Babylon, written shortly after Barns returned from having accidentally spent most of this album’s recording budget on an extended stay in a Carmel chateau, came to life in somewhat tense circumstances. “I’d spent all the money, didn’t have any songs to show for it, and had nowhere to stay,” Barns remembers. He offered collaborator Sam Battle’s parents £300 and moved into their Peterborough home, sleeping on Sam’s bedroom floor. It was where the pair had first made music together many years earlier, a full-circle moment Barns remembers being “bleak and depressing”. It rained for what seemed like weeks. “I felt dejected and awful, there was nothing going on at all, my mental state was not good,” Barns acknowledges. “I felt myself degenerating into insanity in that tiny room. I spent one memorable day in the foetal position under a chair while Sam muttered in the corner. It was taking us to the edges of our own sanity, but that’s where I wrote Babylon: a song about feelings of losing myself and being set adrift.”
Boy Like Me, about being virtually invisible to the opposite sex, finds Barns revisiting a song he began writing several years ago while on tour around Nashville; Hollow, originally inspired by Sam’s desolation at having to sell a prized synth in order to put food on his table, eventually twisted into a song about loss, love and hollowness in someone’s absence. The album finishes with Cannonball, a song about “walking through a waking dream when everything is teetering; floating through life but weighed down by everything you’re carrying”. In common with many of the songs on 404 the vocals, largely improvised, were recorded in one take in the middle of the night. Unusually, a lot of what you’ll hear on 404 captures the very first moment Barns ever expressed some of his deepest thoughts.

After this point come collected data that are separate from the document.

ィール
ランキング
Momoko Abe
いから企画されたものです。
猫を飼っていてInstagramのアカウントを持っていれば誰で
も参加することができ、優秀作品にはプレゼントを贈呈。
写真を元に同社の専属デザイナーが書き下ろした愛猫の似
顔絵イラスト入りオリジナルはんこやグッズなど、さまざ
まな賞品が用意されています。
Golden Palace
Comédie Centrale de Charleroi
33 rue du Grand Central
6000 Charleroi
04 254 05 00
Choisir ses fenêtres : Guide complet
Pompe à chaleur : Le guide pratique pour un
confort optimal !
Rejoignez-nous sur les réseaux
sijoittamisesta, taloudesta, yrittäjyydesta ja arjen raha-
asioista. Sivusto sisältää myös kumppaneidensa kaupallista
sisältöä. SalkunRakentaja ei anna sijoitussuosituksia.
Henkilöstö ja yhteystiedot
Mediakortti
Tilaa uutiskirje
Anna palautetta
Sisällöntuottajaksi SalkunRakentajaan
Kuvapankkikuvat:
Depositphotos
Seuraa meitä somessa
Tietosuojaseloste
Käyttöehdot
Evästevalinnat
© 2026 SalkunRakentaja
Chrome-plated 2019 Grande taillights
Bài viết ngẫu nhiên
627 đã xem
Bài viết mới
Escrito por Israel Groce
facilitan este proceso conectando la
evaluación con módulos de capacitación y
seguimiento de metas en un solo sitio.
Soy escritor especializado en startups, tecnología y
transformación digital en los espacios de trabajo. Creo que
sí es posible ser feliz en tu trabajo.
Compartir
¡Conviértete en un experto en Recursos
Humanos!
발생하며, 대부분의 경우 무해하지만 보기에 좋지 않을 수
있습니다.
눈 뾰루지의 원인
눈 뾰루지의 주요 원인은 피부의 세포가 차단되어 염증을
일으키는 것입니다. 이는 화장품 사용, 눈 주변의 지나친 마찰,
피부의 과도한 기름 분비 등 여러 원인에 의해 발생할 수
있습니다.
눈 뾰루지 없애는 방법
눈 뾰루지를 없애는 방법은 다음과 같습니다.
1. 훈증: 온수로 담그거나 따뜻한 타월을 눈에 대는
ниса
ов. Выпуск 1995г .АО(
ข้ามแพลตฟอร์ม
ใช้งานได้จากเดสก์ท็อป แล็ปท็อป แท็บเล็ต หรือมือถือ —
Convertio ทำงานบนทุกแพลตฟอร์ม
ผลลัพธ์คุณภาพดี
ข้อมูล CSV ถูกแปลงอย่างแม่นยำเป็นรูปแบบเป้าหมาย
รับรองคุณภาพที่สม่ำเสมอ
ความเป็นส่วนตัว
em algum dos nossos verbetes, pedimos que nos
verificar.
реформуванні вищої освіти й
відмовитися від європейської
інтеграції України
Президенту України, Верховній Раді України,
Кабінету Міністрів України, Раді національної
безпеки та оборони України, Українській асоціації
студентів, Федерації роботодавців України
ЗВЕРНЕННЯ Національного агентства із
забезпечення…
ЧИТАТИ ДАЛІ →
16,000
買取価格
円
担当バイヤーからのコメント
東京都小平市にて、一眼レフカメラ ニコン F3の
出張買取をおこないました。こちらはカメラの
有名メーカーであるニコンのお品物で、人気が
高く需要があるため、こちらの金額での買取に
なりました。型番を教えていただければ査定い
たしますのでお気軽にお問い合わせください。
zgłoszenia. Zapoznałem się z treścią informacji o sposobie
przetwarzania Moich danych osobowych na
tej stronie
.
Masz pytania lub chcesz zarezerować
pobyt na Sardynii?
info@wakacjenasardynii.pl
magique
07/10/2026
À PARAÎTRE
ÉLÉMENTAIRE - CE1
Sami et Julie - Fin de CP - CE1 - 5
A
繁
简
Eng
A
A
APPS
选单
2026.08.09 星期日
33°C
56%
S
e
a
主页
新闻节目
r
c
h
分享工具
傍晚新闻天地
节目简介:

All in all, Barns says 404 is “a commentary on my own journey from awe struck naivety to the dark realisation of adulthood”. The big picture, he adds, is “a weird alternative Narnia or Neverland, where all the tropes of your childhood have melted. From Pokémon to Nintendo 64 the core of my being is there: an unorthodox maelstrom of memories condensed down into this bizarre undulating world”. It makes sense that the album sounds like it does. “To start with I wanted to make a punk record or a Rolling Stones album, but what came out was the synth heavy sound of 404,” he says. “To do anything else wouldn’t have worked. It’s a strange amalgamation of influences based on everywhere I’ve been and some places I haven’t.”
Despite the new album forcing Barns to confront difficult points of his life, it strikes an overwhelmingly optimistic note. “This record’s actually a lot happier than the last one,” he smiles. “With the first album I was suffocating, I could hardly talk to anybody, I felt terrified and bitter and downtrodden — I’m still aware that I carry a lot, but a lot of great music comes from pain, and when you’re in pain you can’t help but be your most authentic self in your music.”
Which is handy because, as Barns adds, “the moment I stop being truthful is the moment my career fucks up”. Which also means, one supposes, that with a record this truthful, Barns Courtney’s career must be on the verge of reaching new heights. That 16-year-old who thought he was going to be the biggest star in the world might have actually been on to something.